About this exercise - Copy out verbatim the lines from the one containing "right elbow: (422, 347, 4)" to the one containing "right wrist: (829, 384, 11)", including both of those lines.
··· Data excerpts
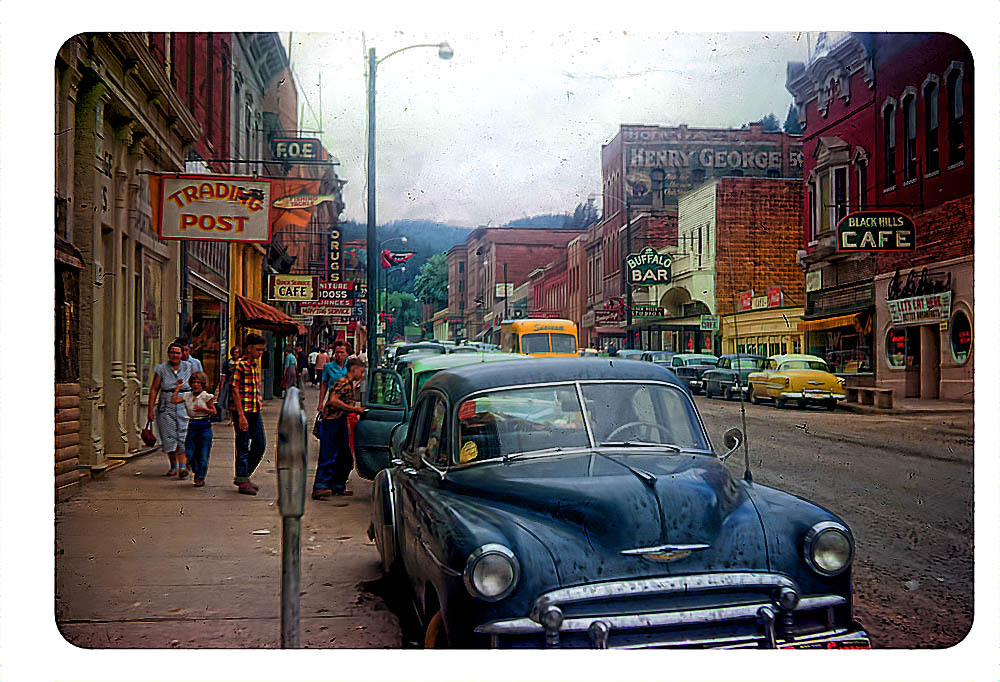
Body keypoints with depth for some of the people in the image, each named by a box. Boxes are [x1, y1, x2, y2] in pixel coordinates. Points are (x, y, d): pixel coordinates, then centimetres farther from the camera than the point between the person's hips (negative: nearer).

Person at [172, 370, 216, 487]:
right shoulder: (187, 396, 8)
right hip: (192, 427, 4)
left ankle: (201, 478, 11)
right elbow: (173, 400, 3)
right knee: (190, 454, 3)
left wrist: (202, 409, -17)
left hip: (204, 427, -4)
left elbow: (214, 411, -3)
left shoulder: (206, 396, -4)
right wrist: (178, 388, 7)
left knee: (203, 455, -1)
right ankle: (196, 472, 28)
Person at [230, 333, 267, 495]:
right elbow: (235, 391, -16)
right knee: (243, 447, 1)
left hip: (255, 411, 8)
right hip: (242, 410, -8)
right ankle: (242, 482, 11)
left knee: (260, 445, 9)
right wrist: (241, 415, -19)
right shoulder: (239, 365, -12)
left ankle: (244, 476, 23)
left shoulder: (256, 364, 12)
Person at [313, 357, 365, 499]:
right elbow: (333, 400, -26)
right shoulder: (342, 382, -14)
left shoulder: (350, 384, 16)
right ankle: (320, 487, -13)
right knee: (328, 457, -12)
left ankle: (338, 486, 19)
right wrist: (352, 409, -20)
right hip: (331, 422, -10)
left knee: (346, 456, 11)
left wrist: (355, 410, 15)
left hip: (341, 423, 10)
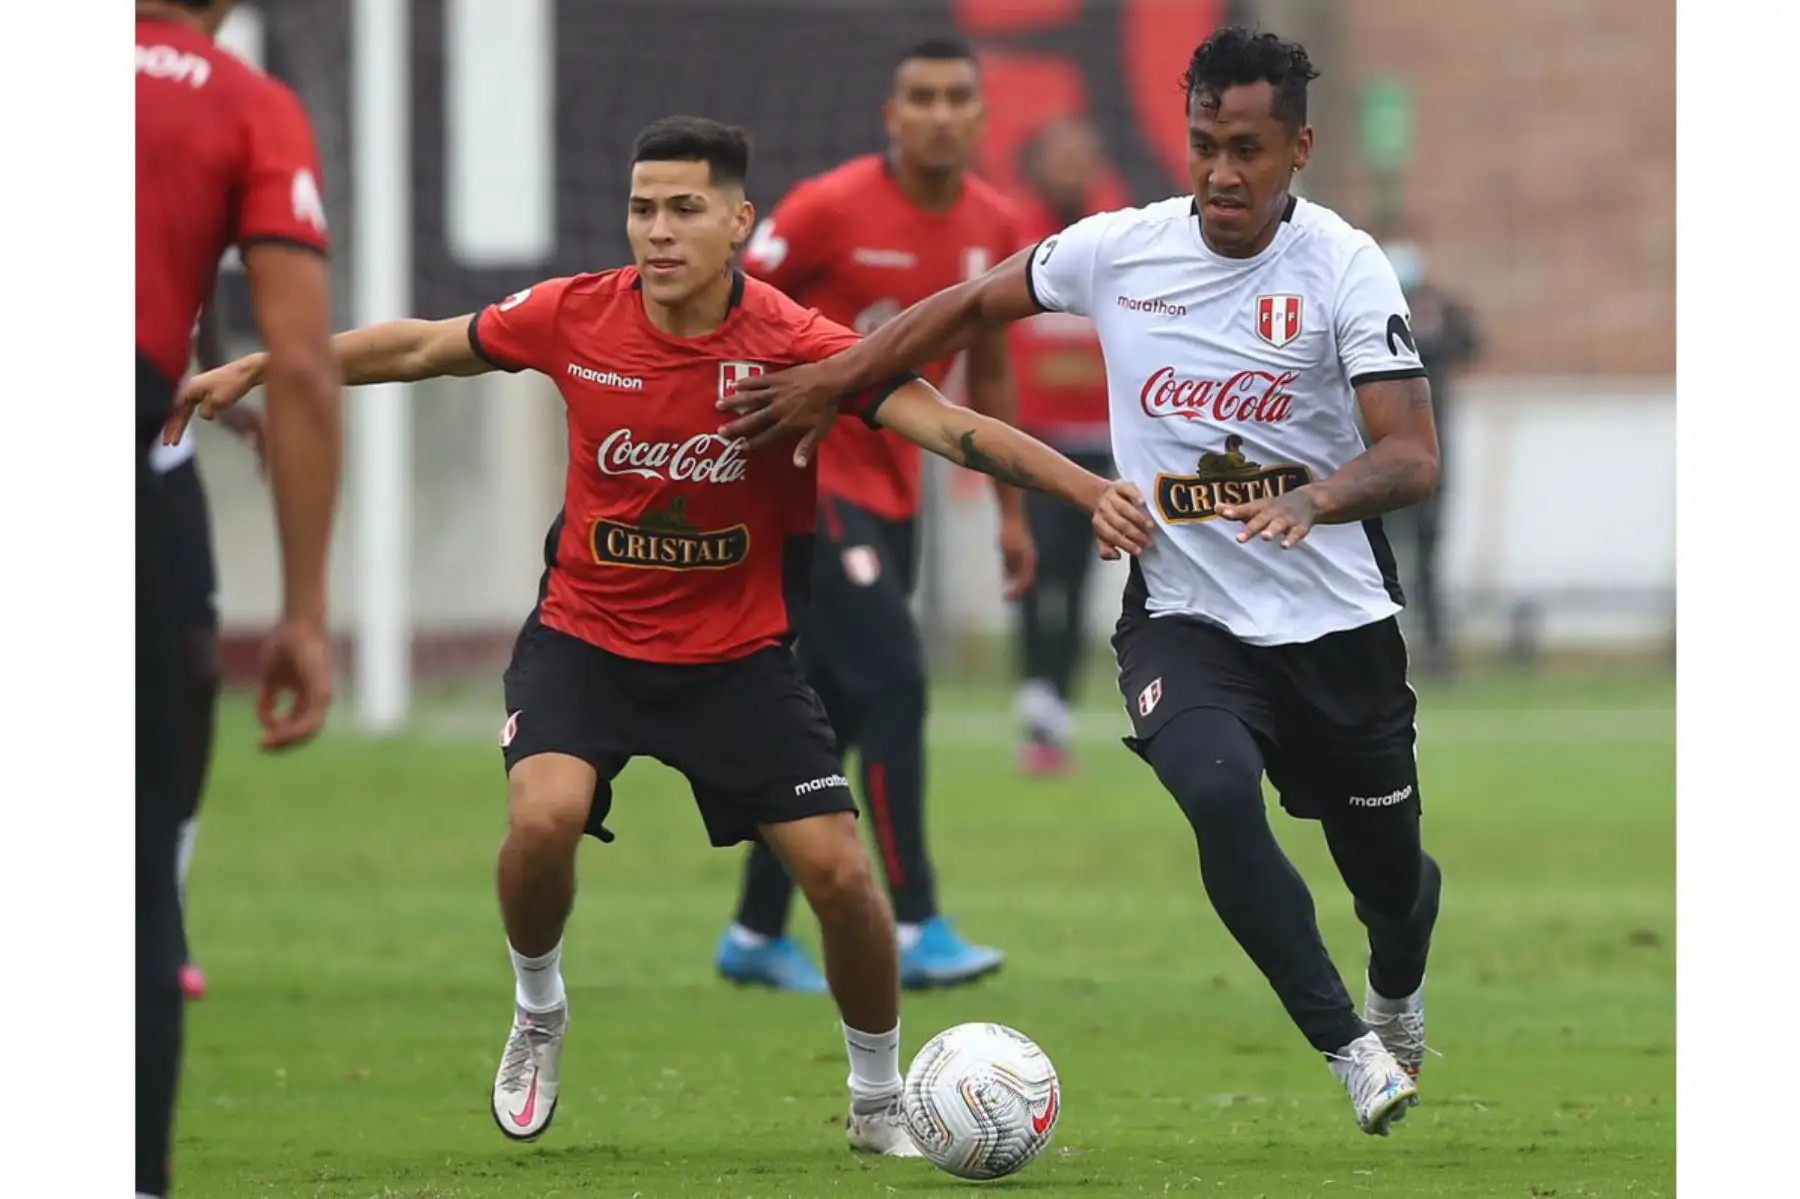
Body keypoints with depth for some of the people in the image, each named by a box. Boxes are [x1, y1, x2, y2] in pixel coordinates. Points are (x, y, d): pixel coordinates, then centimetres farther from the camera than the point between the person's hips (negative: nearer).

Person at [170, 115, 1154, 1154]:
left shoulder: (793, 345, -19)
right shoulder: (577, 317, -12)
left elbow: (949, 425, -26)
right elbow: (422, 347, 4)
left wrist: (1090, 492, -40)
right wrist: (257, 370, 10)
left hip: (739, 653, -1)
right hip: (585, 636, 1)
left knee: (840, 871, -8)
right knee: (544, 815, -25)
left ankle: (880, 1102, 17)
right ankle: (538, 1011, 7)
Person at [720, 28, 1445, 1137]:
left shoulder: (1344, 265, -13)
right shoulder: (1118, 251, -5)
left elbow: (1413, 456, -20)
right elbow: (972, 306, 13)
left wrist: (1318, 497, -40)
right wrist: (829, 384, 11)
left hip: (1338, 625, 0)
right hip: (1185, 618, 1)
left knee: (1391, 878, 11)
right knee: (1214, 785, -31)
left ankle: (1399, 993, 51)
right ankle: (1352, 1049, -20)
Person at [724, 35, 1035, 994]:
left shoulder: (994, 229, 3)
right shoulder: (832, 210, -16)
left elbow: (988, 373, 15)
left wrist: (1010, 511, 15)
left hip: (892, 491, 7)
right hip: (809, 480, -7)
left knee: (833, 717, 11)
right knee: (894, 681, -17)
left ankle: (756, 933, 22)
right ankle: (916, 931, -16)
······
Task result -
right elbow: (422, 347, 4)
left wrist: (1090, 492, -40)
right wrist: (257, 370, 10)
left hip: (739, 653, -1)
right hip: (585, 636, 1)
left knee: (840, 871, -8)
right knee: (544, 815, -25)
left ankle: (880, 1102, 17)
right ankle: (538, 1011, 7)
Person at [720, 28, 1445, 1137]:
left shoulder: (1344, 265, -13)
right shoulder: (1118, 251, -5)
left elbow: (1413, 456, -20)
right elbow: (972, 306, 13)
left wrist: (1318, 497, -40)
right wrist: (829, 384, 11)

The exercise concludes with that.